▶ [What you need to do]:
Only the pictures are dropped. Restate each line below word for word.

▶ [Exercise material]:
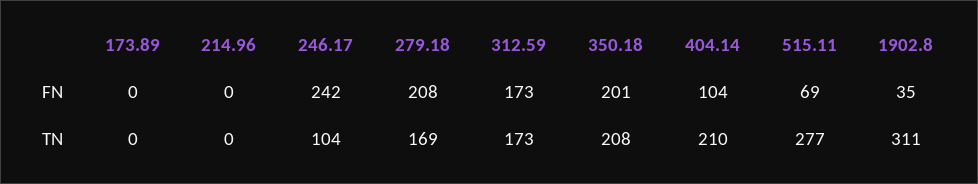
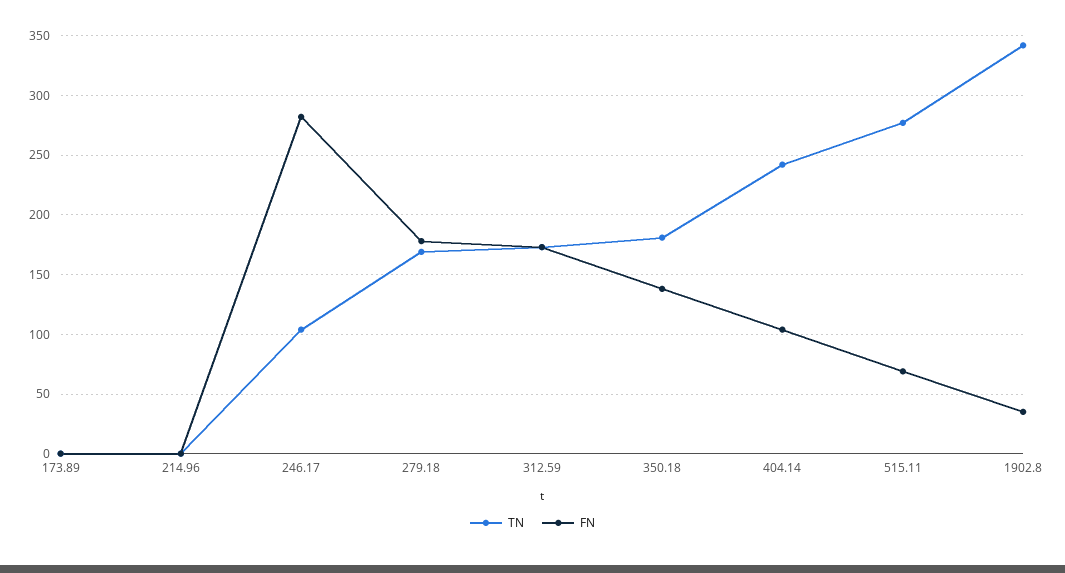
  {
    "FN": {
      "173.89": 0,
      "214.96": 0,
-     "246.17": 242,
+     "246.17": 280,
-     "279.18": 208,
+     "279.18": 180,
      "312.59": 173,
-     "350.18": 201,
+     "350.18": 140,
      "404.14": 104,
      "515.11": 69,
      "1902.8": 35
    },
    "TN": {
      "173.89": 0,
      "214.96": 0,
      "246.17": 104,
      "279.18": 169,
      "312.59": 173,
-     "350.18": 208,
+     "350.18": 180,
-     "404.14": 210,
+     "404.14": 240,
      "515.11": 277,
-     "1902.8": 311
+     "1902.8": 340
    }
  }

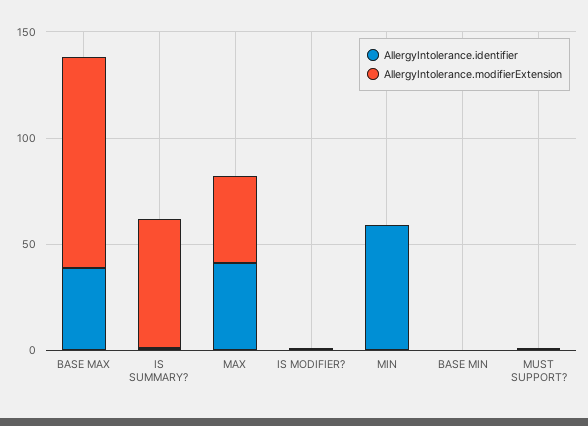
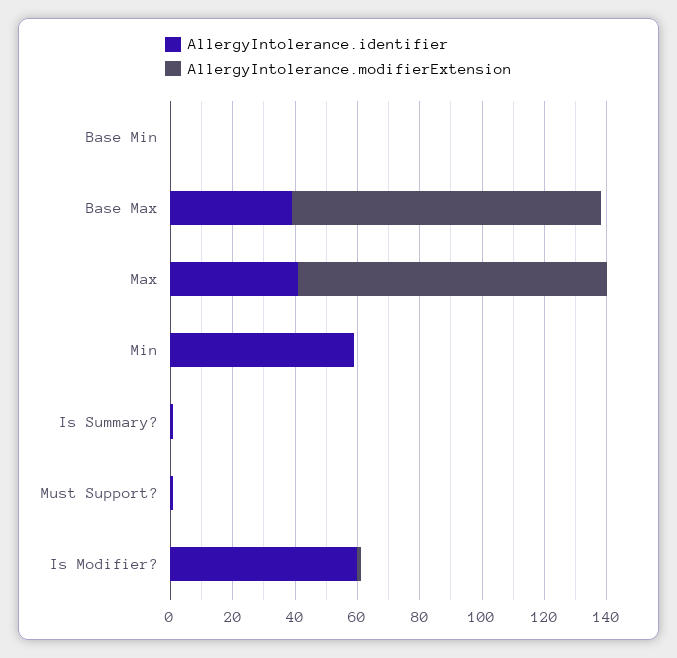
  {
    "AllergyIntolerance.identifier": {
      "BASE MAX": 40,
      "IS SUMMARY?": 0,
      "MAX": 40,
-     "IS MODIFIER?": 0,
+     "IS MODIFIER?": 60,
      "MIN": 60,
      "BASE MIN": 0,
      "MUST SUPPORT?": 0
    },
    "AllergyIntolerance.modifierExtension": {
      "BASE MAX": 100,
-     "IS SUMMARY?": 60,
+     "IS SUMMARY?": 0,
-     "MAX": 40,
+     "MAX": 100,
      "IS MODIFIER?": 0,
      "MIN": 0,
      "BASE MIN": 0,
      "MUST SUPPORT?": 0
    }
  }

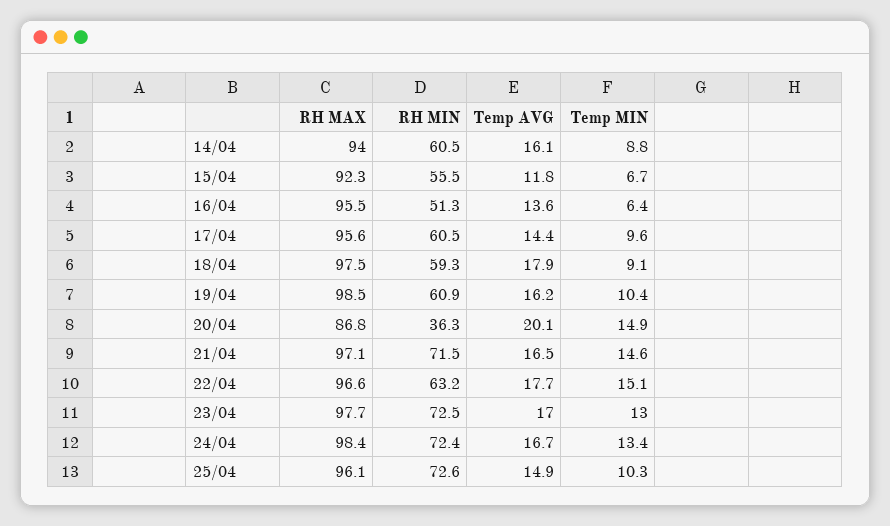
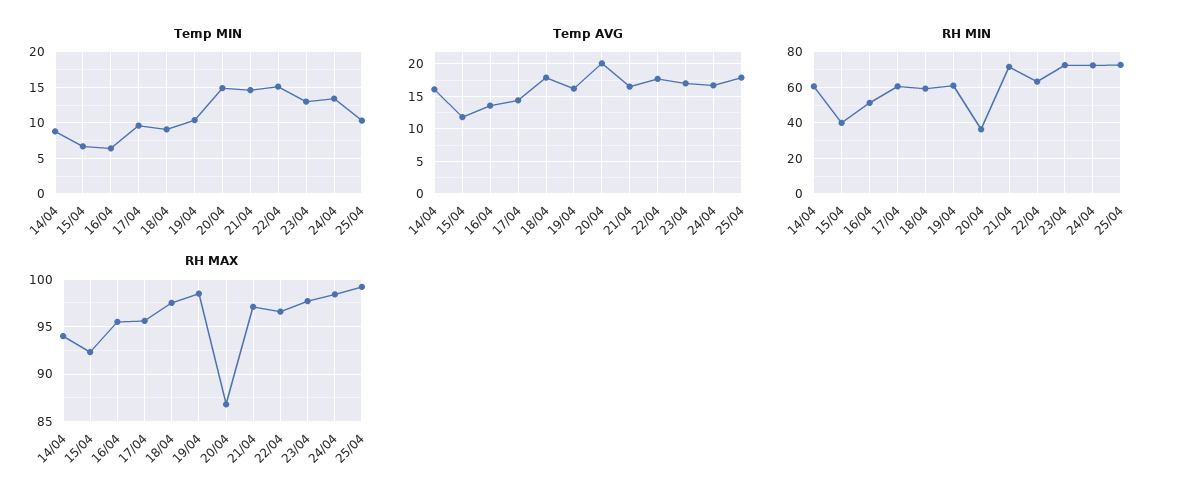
  {
    "RH MAX": {
      "14/04": 94,
      "15/04": 92.3,
      "16/04": 95.5,
      "17/04": 95.6,
      "18/04": 97.5,
      "19/04": 98.5,
      "20/04": 86.8,
      "21/04": 97.1,
      "22/04": 96.6,
      "23/04": 97.7,
      "24/04": 98.4,
-     "25/04": 96.1
+     "25/04": 99
    },
    "RH MIN": {
      "14/04": 60.5,
-     "15/04": 55.5,
+     "15/04": 40,
      "16/04": 51.3,
      "17/04": 60.5,
      "18/04": 59.3,
      "19/04": 60.9,
      "20/04": 36.3,
      "21/04": 71.5,
      "22/04": 63.2,
      "23/04": 72.5,
      "24/04": 72.4,
      "25/04": 72.6
    },
    "Temp AVG": {
      "14/04": 16.1,
      "15/04": 11.8,
      "16/04": 13.6,
      "17/04": 14.4,
      "18/04": 17.9,
      "19/04": 16.2,
      "20/04": 20.1,
      "21/04": 16.5,
      "22/04": 17.7,
      "23/04": 17,
      "24/04": 16.7,
-     "25/04": 14.9
+     "25/04": 18
    },
    "Temp MIN": {
      "14/04": 8.8,
      "15/04": 6.7,
      "16/04": 6.4,
      "17/04": 9.6,
      "18/04": 9.1,
      "19/04": 10.4,
      "20/04": 14.9,
      "21/04": 14.6,
      "22/04": 15.1,
      "23/04": 13,
      "24/04": 13.4,
      "25/04": 10.3
    }
  }

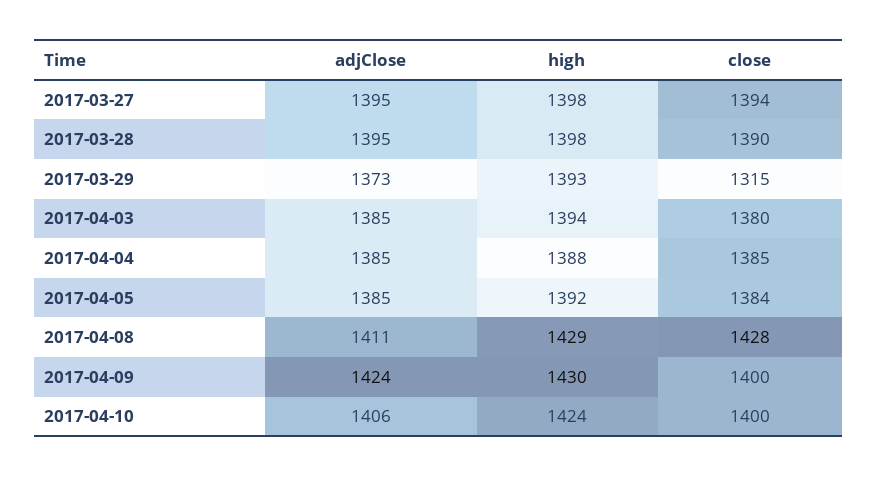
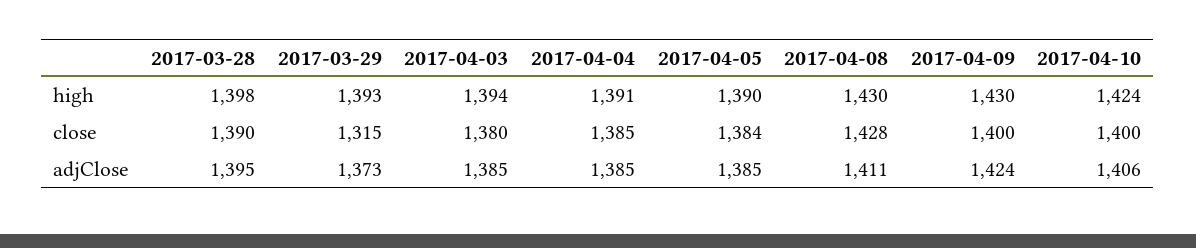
  {
    "adjClose": {
-     "2017-03-27": 1395,
      "2017-03-28": 1395,
      "2017-03-29": 1373,
      "2017-04-03": 1385,
      "2017-04-04": 1385,
      "2017-04-05": 1385,
      "2017-04-08": 1411,
      "2017-04-09": 1424,
      "2017-04-10": 1406
    },
    "high": {
-     "2017-03-27": 1398,
      "2017-03-28": 1398,
      "2017-03-29": 1393,
      "2017-04-03": 1394,
-     "2017-04-04": 1388,
+     "2017-04-04": 1391,
-     "2017-04-05": 1392,
+     "2017-04-05": 1390,
-     "2017-04-08": 1429,
+     "2017-04-08": 1430,
      "2017-04-09": 1430,
      "2017-04-10": 1424
    },
    "close": {
-     "2017-03-27": 1394,
      "2017-03-28": 1390,
      "2017-03-29": 1315,
      "2017-04-03": 1380,
      "2017-04-04": 1385,
      "2017-04-05": 1384,
      "2017-04-08": 1428,
      "2017-04-09": 1400,
      "2017-04-10": 1400
    }
  }

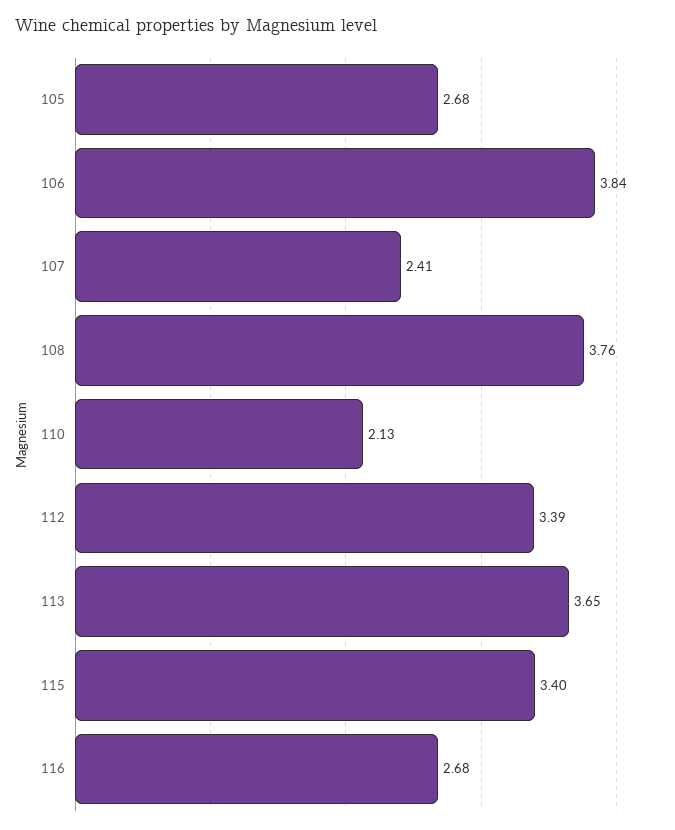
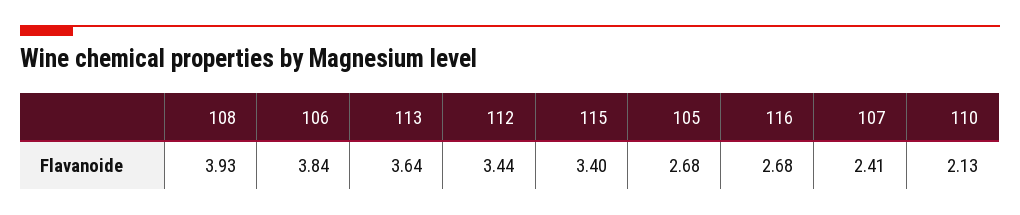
  {
    "105": 2.68,
    "106": 3.84,
    "107": 2.41,
-   "108": 3.76,
+   "108": 3.93,
    "110": 2.13,
-   "112": 3.39,
+   "112": 3.44,
-   "113": 3.65,
+   "113": 3.64,
    "115": 3.4,
    "116": 2.68
  }

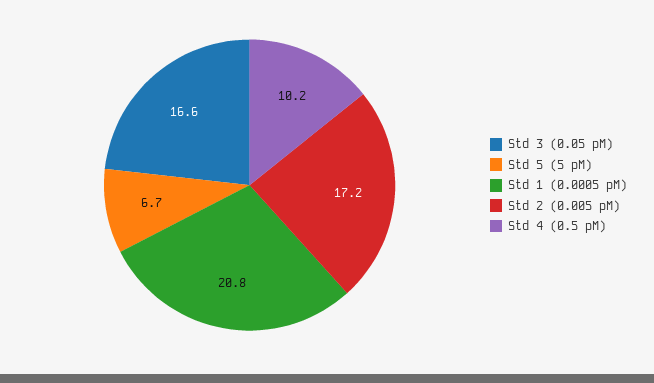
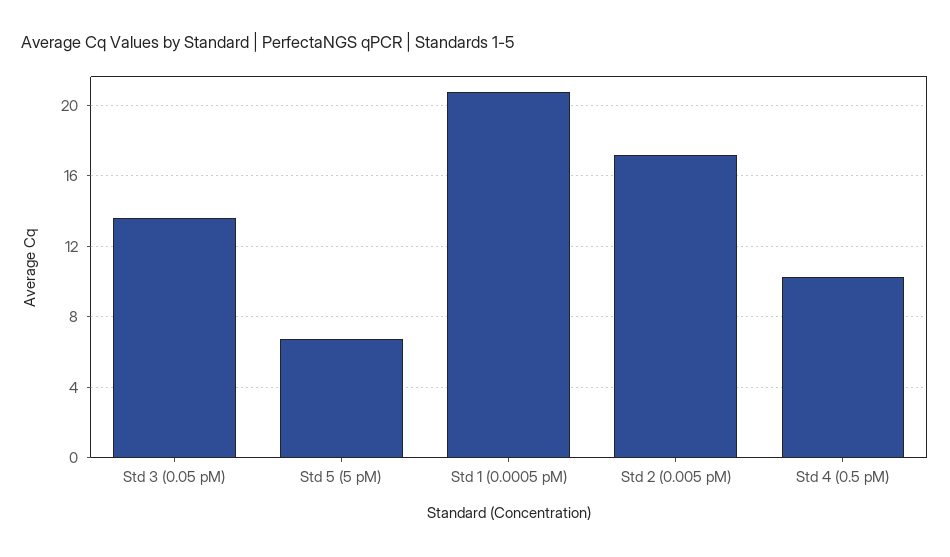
  {
-   "Std 3 (0.05 pM)": 16.6,
+   "Std 3 (0.05 pM)": 13.5,
    "Std 5 (5 pM)": 6.7,
    "Std 1 (0.0005 pM)": 20.8,
    "Std 2 (0.005 pM)": 17.2,
    "Std 4 (0.5 pM)": 10.2
  }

▶ [Response to the exercise]:
  {
    "FN": {
      "173.89": 0,
      "214.96": 0,
-     "246.17": 242,
+     "246.17": 280,
-     "279.18": 208,
+     "279.18": 180,
      "312.59": 173,
-     "350.18": 201,
+     "350.18": 140,
      "404.14": 104,
      "515.11": 69,
      "1902.8": 35
    },
    "TN": {
      "173.89": 0,
      "214.96": 0,
      "246.17": 104,
      "279.18": 169,
      "312.59": 173,
-     "350.18": 208,
+     "350.18": 180,
-     "404.14": 210,
+     "404.14": 240,
      "515.11": 277,
-     "1902.8": 311
+     "1902.8": 340
    }
  }

  {
    "AllergyIntolerance.identifier": {
      "BASE MAX": 40,
      "IS SUMMARY?": 0,
      "MAX": 40,
-     "IS MODIFIER?": 0,
+     "IS MODIFIER?": 60,
      "MIN": 60,
      "BASE MIN": 0,
      "MUST SUPPORT?": 0
    },
    "AllergyIntolerance.modifierExtension": {
      "BASE MAX": 100,
-     "IS SUMMARY?": 60,
+     "IS SUMMARY?": 0,
-     "MAX": 40,
+     "MAX": 100,
      "IS MODIFIER?": 0,
      "MIN": 0,
      "BASE MIN": 0,
      "MUST SUPPORT?": 0
    }
  }

  {
    "RH MAX": {
      "14/04": 94,
      "15/04": 92.3,
      "16/04": 95.5,
      "17/04": 95.6,
      "18/04": 97.5,
      "19/04": 98.5,
      "20/04": 86.8,
      "21/04": 97.1,
      "22/04": 96.6,
      "23/04": 97.7,
      "24/04": 98.4,
-     "25/04": 96.1
+     "25/04": 99
    },
    "RH MIN": {
      "14/04": 60.5,
-     "15/04": 55.5,
+     "15/04": 40,
      "16/04": 51.3,
      "17/04": 60.5,
      "18/04": 59.3,
      "19/04": 60.9,
      "20/04": 36.3,
      "21/04": 71.5,
      "22/04": 63.2,
      "23/04": 72.5,
      "24/04": 72.4,
      "25/04": 72.6
    },
    "Temp AVG": {
      "14/04": 16.1,
      "15/04": 11.8,
      "16/04": 13.6,
      "17/04": 14.4,
      "18/04": 17.9,
      "19/04": 16.2,
      "20/04": 20.1,
      "21/04": 16.5,
      "22/04": 17.7,
      "23/04": 17,
      "24/04": 16.7,
-     "25/04": 14.9
+     "25/04": 18
    },
    "Temp MIN": {
      "14/04": 8.8,
      "15/04": 6.7,
      "16/04": 6.4,
      "17/04": 9.6,
      "18/04": 9.1,
      "19/04": 10.4,
      "20/04": 14.9,
      "21/04": 14.6,
      "22/04": 15.1,
      "23/04": 13,
      "24/04": 13.4,
      "25/04": 10.3
    }
  }

  {
    "adjClose": {
-     "2017-03-27": 1395,
      "2017-03-28": 1395,
      "2017-03-29": 1373,
      "2017-04-03": 1385,
      "2017-04-04": 1385,
      "2017-04-05": 1385,
      "2017-04-08": 1411,
      "2017-04-09": 1424,
      "2017-04-10": 1406
    },
    "high": {
-     "2017-03-27": 1398,
      "2017-03-28": 1398,
      "2017-03-29": 1393,
      "2017-04-03": 1394,
-     "2017-04-04": 1388,
+     "2017-04-04": 1391,
-     "2017-04-05": 1392,
+     "2017-04-05": 1390,
-     "2017-04-08": 1429,
+     "2017-04-08": 1430,
      "2017-04-09": 1430,
      "2017-04-10": 1424
    },
    "close": {
-     "2017-03-27": 1394,
      "2017-03-28": 1390,
      "2017-03-29": 1315,
      "2017-04-03": 1380,
      "2017-04-04": 1385,
      "2017-04-05": 1384,
      "2017-04-08": 1428,
      "2017-04-09": 1400,
      "2017-04-10": 1400
    }
  }

  {
    "105": 2.68,
    "106": 3.84,
    "107": 2.41,
-   "108": 3.76,
+   "108": 3.93,
    "110": 2.13,
-   "112": 3.39,
+   "112": 3.44,
-   "113": 3.65,
+   "113": 3.64,
    "115": 3.4,
    "116": 2.68
  }

  {
-   "Std 3 (0.05 pM)": 16.6,
+   "Std 3 (0.05 pM)": 13.5,
    "Std 5 (5 pM)": 6.7,
    "Std 1 (0.0005 pM)": 20.8,
    "Std 2 (0.005 pM)": 17.2,
    "Std 4 (0.5 pM)": 10.2
  }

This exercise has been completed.